Aujourd'hui, nous commençons la deuxième étape de notre parcours de lectio divina dans l'Evangile selon saint Marc. Désormais, pour chaque journée, le texte biblique est accompagné soit par un autre texte de l'Ecriture (pour déployer la "symphonie de la Parole de Dieu"), soit par un commentaire de la Tradition chrétienne (pour appuyer notre propre méditation sur celle des différentes générations de chrétiens qui ont prié ces textes).

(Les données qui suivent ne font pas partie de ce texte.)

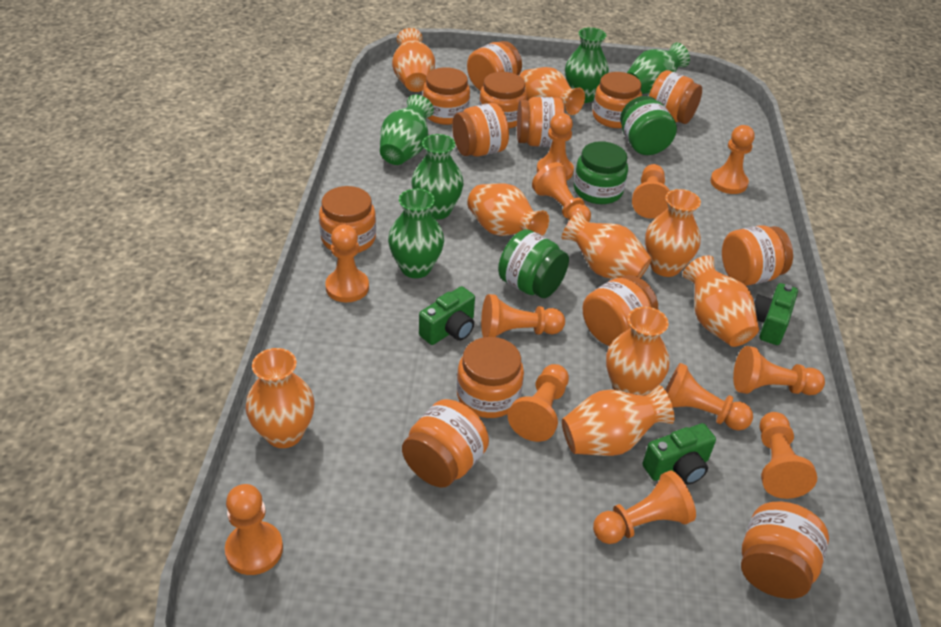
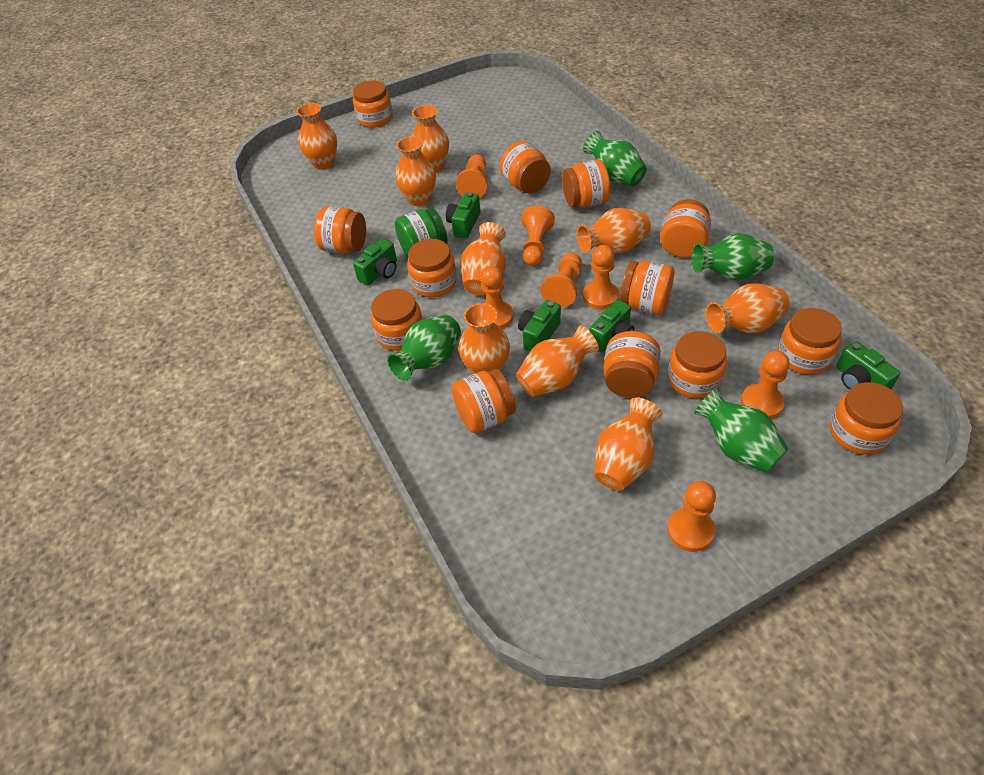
green camera: [419,286,475,345] [642,423,716,485] [754,283,798,345] = 3 -> [353,238,397,285] [446,192,481,238] [518,300,561,351] [589,300,634,353] [836,341,900,390] = 5
green jar: [498,229,569,298] [574,141,628,204] [620,96,677,155] = 3 -> [395,208,448,257] = 1
green vase: [380,95,434,165] [388,189,444,278] [412,134,464,220] [565,27,609,103] [627,43,690,94] = 5 -> [387,315,461,381] [583,131,647,186] [692,233,774,281] [694,388,788,473] = 4
orange pawn: [225,484,283,575] [325,224,369,303] [481,294,565,337] [508,364,569,442] [532,162,591,222] [537,113,574,180] [593,470,696,544] [632,164,670,219] [665,363,753,431] [710,125,755,194] [733,346,825,395] [759,412,817,499] = 12 -> [456,154,488,198] [481,266,513,329] [521,206,555,266] [541,253,582,307] [583,245,619,309] [667,481,716,552] [741,351,790,419] = 7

Dans cette étape de notre parcours tout est fait pour accompagner la méditation de la Parole de Dieu. Nous vous proposons quelques remarques sur cet 'échelon' de la pédagogie de la lectio divina : 

 

1 – Cette méditation peut s'appuyer soit sur ce que vous aviez découvert, il y a quelques jours, lors de la première lecture de ce passage biblique (et qui aura peut-être été noté), soit sur ce qui a retenu votre attention en relisant pour la deuxième ou la troisième fois le même texte. La méditation trouve en effet sa source dans cette lecture attentive de la Parole de Dieu qui constitue le premier 'échelon' de la pédagogie de la lectio divina. 

 

2. Cette méditation peut se développer en deux temps :

  • – Tout d'abord, méditer sur ce que Dieu révèle de lui-même dans ce texte. Si le texte biblique est une Parole de Dieu, cela signifie que Dieu livre son coeur dans cette parole offerte. Il nous dit qui il est, comment il se rend présent, comment il agit au bénéfice des hommes, quelle est la qualité de relation qu'il veut entretenir avec son peuple... A ce point de la méditation, nous pouvons alors voir comment ce qui est annoncé et révélé dans ces textes s'accomplit dans la personne de Jésus Christ, Parole du Père en plénitude, et dans son oeuvre de salut. 
  • – Dans un second temps, la méditation nous permet de voir comment cette Parole de Dieu s'actualise dans la vie des croyants, dans notre existence. C'est-à-dire que nous pouvons nous demander comment cette Parole de Dieu produit du fruit en notre coeur, dans notre vie, dans nos choix, comment cette Parole nous fait progresser, encourage notre conversion.

 

3. Ensuite, appuyés sur les fruits de cette méditation, nous pourrons arriver à notre prière de réponse. Il s'agit de la troisième étape de la pédagogie de la Lectio Divina. Cette prière de réponse peut prendre la forme suivante : « Seigneur, toi qui as manifesté ta présence auprès de ton peuple éprouvé, apprends-moi à découvrir comment tu es présent également dans mon existence» ; ou encore : « Seigneur toi qui as révélé la merveille de ta victoire à tous ceux que tu as rencontrés, à ceux qui t'ont suivis, fais-nous la grâce de vivre également de ce salut et de participer à ta victoire ».

 

4. Enfin, le quatrième 'échelon', celui de la contemplation, peut alors découler de ces 'échelons' précédents que sont la méditation et la prière. Sous la lumière de l'Esprit Saint, nous pouvons alors goûter la présence du Seigneur auprès de nous, en nous, nous laisser toucher intérieurement par cette présence, pour en vivre et mettre en oeuvre cette Parole de Celui qui est présent "tous les jours jusqu'à la fin des temps".